• TASK LIST:
a. In the article on remote sensing foundation models, what does the abbreviation DOFA stand for?
b. Reproduce the article on remote sensing foundation models from "Use remote sensing" up to and including "trained on ImageNet.", and switch "backbones" to "encoders" wherever it occurs in that span.
c. Continue the article on remote sensing foundation models in ArcGIS from the point where it stops.

• SOURCE EXTRACT:
Use remote sensing foundation models with ArcGIS

Deep learning models trained on ImageNet have long been the default choice as backbones for various computer vision tasks. However, when applied to geospatial problems, they often struggle due to the fundamental differences between natural images and remote sensing imagery. In recent years, the advent of foundation models has revolutionized the field of artificial intelligence. These models, trained on extensive datasets, have demonstrated remarkable versatility across a wide array of tasks. In the realm of remote sensing, specialized foundation models like IBM and NASA’s and the Dynamic One-For-All (DOFA) model have emerged, offering significant advantages over traditional backbones trained on ImageNet.

My previous blog article explored how self-supervised geospatial backbone models outperform traditional Imagenet-pretrained counterparts on downstream geospatial tasks owing to their domain specific feature representations. This blog article explores why remote sensing foundation models, which are trained on large scale data, serve as better backbones for geospatial deep learning and how they can be leveraged within the ArcGIS ecosystem.

Foundation models

At a high level, foundation models are large deep learning models trained on large, diverse datasets to perform a range of tasks. By learning from diverse and extensive data, these models capture a variety of features and patterns, enabling them to be effectively adapted (fine-tuned) for downstream tasks with relatively less task-specific data. Instead of training a new model from scratch for each problem, you can start with a strong foundation and build upon it.

Essential building blocks of foundation models

Foundation models, especially in recent advancements, rely on a few key elements:

• The transformer architecture with attention mechanism—Architecture that has impacted various fields, including natural language processing and computer vision. At its core lies the attention mechanism, which allows the model to weigh the importance of parts of the input data when making predictions. This enables the model to capture long-range dependencies and understand the context within the data more effectively than traditional convolutional networks alone. Architectures like Vision Transformers (ViTs) are prime examples of this when applied to computer vision.
• Large-scale data—Foundation models are trained on massive and diverse datasets. For remote sensing, this means ingesting terabytes of satellite imagery, aerial photos, and other geospatial data from various sensors and covering different geographical locations and time periods. This vast amount of data allows the model to learn generalizable features applicable to a wide range of scenarios.
• Large compute—Training these massive models on such extensive datasets requires significant computational resources. This often involves using powerful clusters of GPUs or TPUs for extended periods. The sheer scale of computation enables the model to learn complex patterns and representations from the data.

These three elements are fundamental to the development and success of modern foundation models.

Remote sensing foundation models

Recent advancements in geospatial AI have led to the development of foundation models pretrained on large-scale geospatial datasets. These models learn domain-specific representations and significantly outperform traditional backbones in geospatial tasks.

• Source texts of formatted documents:
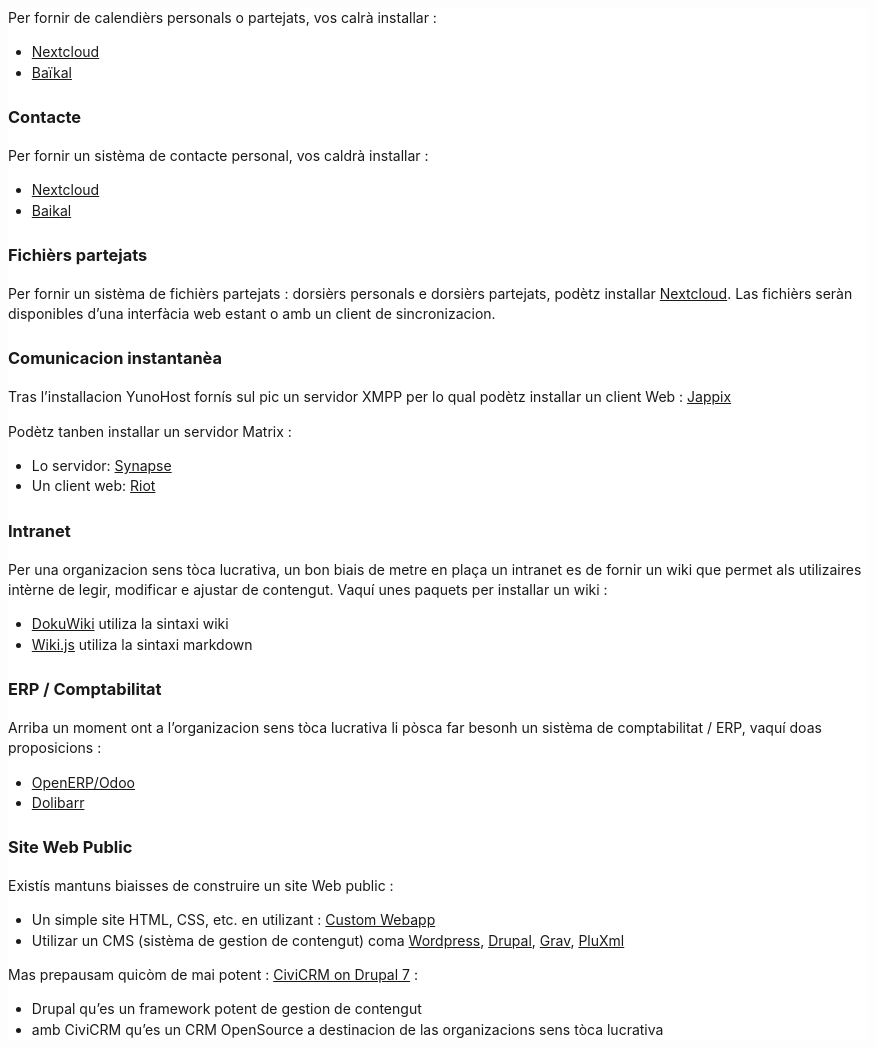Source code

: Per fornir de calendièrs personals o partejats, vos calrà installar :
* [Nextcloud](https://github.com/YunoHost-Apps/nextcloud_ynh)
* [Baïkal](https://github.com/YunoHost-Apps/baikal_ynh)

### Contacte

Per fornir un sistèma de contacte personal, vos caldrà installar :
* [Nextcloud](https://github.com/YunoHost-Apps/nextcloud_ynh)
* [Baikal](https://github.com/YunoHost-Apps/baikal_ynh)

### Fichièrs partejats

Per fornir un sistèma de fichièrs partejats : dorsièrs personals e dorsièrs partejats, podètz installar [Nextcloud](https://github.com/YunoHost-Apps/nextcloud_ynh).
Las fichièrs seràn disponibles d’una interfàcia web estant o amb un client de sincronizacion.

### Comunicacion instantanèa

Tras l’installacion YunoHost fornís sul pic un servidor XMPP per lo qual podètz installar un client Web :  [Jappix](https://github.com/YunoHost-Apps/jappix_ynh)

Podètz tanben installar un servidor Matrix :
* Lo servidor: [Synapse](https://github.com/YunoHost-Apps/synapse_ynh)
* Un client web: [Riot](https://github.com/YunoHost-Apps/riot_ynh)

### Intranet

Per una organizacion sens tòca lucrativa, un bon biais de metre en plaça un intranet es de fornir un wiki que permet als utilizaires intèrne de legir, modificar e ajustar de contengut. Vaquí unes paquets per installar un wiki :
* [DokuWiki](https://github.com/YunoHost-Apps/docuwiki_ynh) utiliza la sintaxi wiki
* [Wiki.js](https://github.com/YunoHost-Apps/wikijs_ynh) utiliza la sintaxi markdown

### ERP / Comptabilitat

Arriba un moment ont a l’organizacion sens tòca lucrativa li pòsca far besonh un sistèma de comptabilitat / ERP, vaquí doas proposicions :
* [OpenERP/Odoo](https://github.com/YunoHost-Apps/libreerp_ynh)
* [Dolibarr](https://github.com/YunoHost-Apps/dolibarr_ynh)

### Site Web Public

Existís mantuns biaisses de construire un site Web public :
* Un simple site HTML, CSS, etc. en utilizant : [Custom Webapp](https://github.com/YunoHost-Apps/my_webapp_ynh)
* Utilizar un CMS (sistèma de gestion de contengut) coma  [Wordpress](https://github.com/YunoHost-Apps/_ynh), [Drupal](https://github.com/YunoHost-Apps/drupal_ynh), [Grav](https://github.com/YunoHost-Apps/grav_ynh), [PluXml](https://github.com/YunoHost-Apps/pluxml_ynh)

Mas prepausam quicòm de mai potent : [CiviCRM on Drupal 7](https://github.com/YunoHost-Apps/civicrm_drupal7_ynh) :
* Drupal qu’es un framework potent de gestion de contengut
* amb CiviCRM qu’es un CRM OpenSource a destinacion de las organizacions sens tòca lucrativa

...

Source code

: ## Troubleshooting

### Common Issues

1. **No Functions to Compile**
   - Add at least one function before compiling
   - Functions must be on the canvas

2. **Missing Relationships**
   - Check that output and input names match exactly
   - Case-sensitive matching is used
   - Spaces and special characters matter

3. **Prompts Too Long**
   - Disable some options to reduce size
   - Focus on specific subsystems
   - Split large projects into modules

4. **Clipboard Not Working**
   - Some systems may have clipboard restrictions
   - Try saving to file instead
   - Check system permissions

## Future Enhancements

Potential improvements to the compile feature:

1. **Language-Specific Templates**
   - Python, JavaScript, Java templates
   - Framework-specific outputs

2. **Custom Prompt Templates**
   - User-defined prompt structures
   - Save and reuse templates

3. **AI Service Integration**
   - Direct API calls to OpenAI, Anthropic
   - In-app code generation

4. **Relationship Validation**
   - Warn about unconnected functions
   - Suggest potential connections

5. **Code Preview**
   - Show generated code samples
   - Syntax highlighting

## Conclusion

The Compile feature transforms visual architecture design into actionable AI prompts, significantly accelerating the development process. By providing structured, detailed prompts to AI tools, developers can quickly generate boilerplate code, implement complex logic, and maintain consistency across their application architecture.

---

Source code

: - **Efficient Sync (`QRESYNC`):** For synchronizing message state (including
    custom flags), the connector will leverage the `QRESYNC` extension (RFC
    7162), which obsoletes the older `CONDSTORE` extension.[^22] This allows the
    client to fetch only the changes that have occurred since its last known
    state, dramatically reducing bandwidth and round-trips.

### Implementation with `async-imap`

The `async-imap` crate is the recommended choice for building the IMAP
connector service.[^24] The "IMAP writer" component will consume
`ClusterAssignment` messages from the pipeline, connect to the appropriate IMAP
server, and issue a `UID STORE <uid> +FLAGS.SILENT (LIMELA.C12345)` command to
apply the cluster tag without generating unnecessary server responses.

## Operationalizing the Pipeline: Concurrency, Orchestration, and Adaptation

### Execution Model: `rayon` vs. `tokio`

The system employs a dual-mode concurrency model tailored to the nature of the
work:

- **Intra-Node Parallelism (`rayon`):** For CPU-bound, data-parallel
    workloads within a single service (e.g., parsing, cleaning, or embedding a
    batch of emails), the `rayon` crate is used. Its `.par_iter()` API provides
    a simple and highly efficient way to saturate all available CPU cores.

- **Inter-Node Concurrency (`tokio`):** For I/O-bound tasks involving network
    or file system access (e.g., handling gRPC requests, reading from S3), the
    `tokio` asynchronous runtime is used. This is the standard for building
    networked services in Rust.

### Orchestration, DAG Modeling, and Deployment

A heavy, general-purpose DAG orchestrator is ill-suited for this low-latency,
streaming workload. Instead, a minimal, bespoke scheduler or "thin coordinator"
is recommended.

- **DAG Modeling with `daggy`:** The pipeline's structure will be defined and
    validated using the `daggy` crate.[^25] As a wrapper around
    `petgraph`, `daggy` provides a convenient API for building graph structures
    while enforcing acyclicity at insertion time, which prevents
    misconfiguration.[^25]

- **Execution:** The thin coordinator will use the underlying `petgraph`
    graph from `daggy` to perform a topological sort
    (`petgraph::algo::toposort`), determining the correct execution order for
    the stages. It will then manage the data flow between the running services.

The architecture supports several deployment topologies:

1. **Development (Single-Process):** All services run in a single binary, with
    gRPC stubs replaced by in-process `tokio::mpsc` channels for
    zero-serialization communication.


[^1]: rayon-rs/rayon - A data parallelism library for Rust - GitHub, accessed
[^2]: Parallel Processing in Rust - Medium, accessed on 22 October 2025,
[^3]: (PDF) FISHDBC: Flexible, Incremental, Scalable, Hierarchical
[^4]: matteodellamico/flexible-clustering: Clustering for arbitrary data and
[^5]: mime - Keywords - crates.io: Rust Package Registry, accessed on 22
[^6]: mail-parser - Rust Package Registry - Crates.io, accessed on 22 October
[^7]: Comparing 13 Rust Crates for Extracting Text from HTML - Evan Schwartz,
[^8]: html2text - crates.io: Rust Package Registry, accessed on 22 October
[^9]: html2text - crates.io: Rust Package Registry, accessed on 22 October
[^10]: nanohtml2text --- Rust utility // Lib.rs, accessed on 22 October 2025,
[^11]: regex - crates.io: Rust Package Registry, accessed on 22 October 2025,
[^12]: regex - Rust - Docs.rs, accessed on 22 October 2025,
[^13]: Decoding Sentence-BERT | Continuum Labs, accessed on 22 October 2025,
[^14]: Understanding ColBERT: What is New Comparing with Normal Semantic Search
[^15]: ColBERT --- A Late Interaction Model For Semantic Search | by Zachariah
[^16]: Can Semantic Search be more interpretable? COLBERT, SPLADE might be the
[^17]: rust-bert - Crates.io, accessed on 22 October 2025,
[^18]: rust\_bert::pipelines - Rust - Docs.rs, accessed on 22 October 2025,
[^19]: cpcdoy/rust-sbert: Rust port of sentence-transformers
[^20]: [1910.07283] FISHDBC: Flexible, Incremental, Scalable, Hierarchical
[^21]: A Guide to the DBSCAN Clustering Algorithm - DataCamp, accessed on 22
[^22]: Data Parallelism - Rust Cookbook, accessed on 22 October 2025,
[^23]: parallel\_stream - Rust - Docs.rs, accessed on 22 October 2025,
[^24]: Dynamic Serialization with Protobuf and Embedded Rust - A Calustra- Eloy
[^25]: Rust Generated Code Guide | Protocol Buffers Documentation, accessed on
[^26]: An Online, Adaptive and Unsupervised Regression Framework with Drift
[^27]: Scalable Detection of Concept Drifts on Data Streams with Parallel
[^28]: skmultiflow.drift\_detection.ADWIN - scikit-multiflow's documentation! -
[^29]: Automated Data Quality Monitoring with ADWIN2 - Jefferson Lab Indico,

• ANSWERS TO THE EXERCISE:
a. Dynamic One-For-All

b.
Use remote sensing foundation models with ArcGIS

Deep learning models trained on ImageNet have long been the default choice as encoders for various computer vision tasks. However, when applied to geospatial problems, they often struggle due to the fundamental differences between natural images and remote sensing imagery. In recent years, the advent of foundation models has revolutionized the field of artificial intelligence. These models, trained on extensive datasets, have demonstrated remarkable versatility across a wide array of tasks. In the realm of remote sensing, specialized foundation models like IBM and NASA’s and the Dynamic One-For-All (DOFA) model have emerged, offering significant advantages over traditional encoders trained on ImageNet.

c.
Prithvi (IBM and NASA’s model)

The Prithvi-EO-1.0 model, a collaborative effort between IBM and NASA, is a significant step forward in remote sensing foundation models. Trained on a massive dataset of Harmonized Landsat and Sentinel-2 (HLS) imagery, Prithvi has demonstrated impressive capabilities across various downstream tasks, including land cover mapping, flood detection, and more.

Its architecture is based on a self-supervised encoder using a Vision Transformer (ViT) backbone, enhanced with a Masked Auto Encoder (MAE) learning strategy. An asymmetric decoder with a Mean Squared Error (MSE) loss function reconstructs the masked images, thereby learning in a self-supervised manner. To effectively handle spatiotemporal data, the model incorporates 3D patch embeddings and 3D positional embeddings, replacing traditional 2D counterparts. These 3D embeddings allow the model to capture spatial and temporal relationships within the data more effectively.

Additionally, Prithvi-EO-1.0 integrates infrared bands alongside standard RGB channels, specifically using six spectral bands from NASA’s Harmonized Landsat and Sentinel-2 (HLS) data: Blue, Green, Red, Narrow NIR, SWIR 1, and SWIR 2. These architectural enhancements enable Prithvi-EO-1.0 to perform comprehensive analyses of Earth’s surface changes over time. Its pretraining on a globally consistent and temporally rich dataset allows it to learn robust representations that are transferable to diverse geographical locations and environmental conditions.

The Prithvi model has also been fine-tuned for Burn Scar segmentation, Flood Segmentation, and Crop Classification by IBM and NASA. These task specific variants are available in ArcGIS Living Atlas as pretrained deep learning packages.

Learn more in the reference paper Foundation Models for Generalist Geospatial Artificial Intelligence

Dynamic One for All (DOFA) model

The Dynamic One-For-All (DOFA) model is a multimodal foundation model tailored for remote sensing and Earth observation tasks. Inspired by neural plasticity—the brain’s capacity to adapt to new experiences—DOFA is designed to process diverse data modalities within a unified framework, thereby enhancing its versatility across various Earth observation applications.

DOFA builds on the principles of masked image modelling, introducing a significant advancement by processing input images with any number of channels. This is enabled by a hypernetwork-based dynamic weight generator, which adapts to the spectral wavelength of each channel. By embedding images with varying channel numbers into a unified feature space, the model leverages shared transformer networks to learn modality-shared representations. This architecture enables the model to learn versatile multimodal representations and handle diverse data modalities within a single framework.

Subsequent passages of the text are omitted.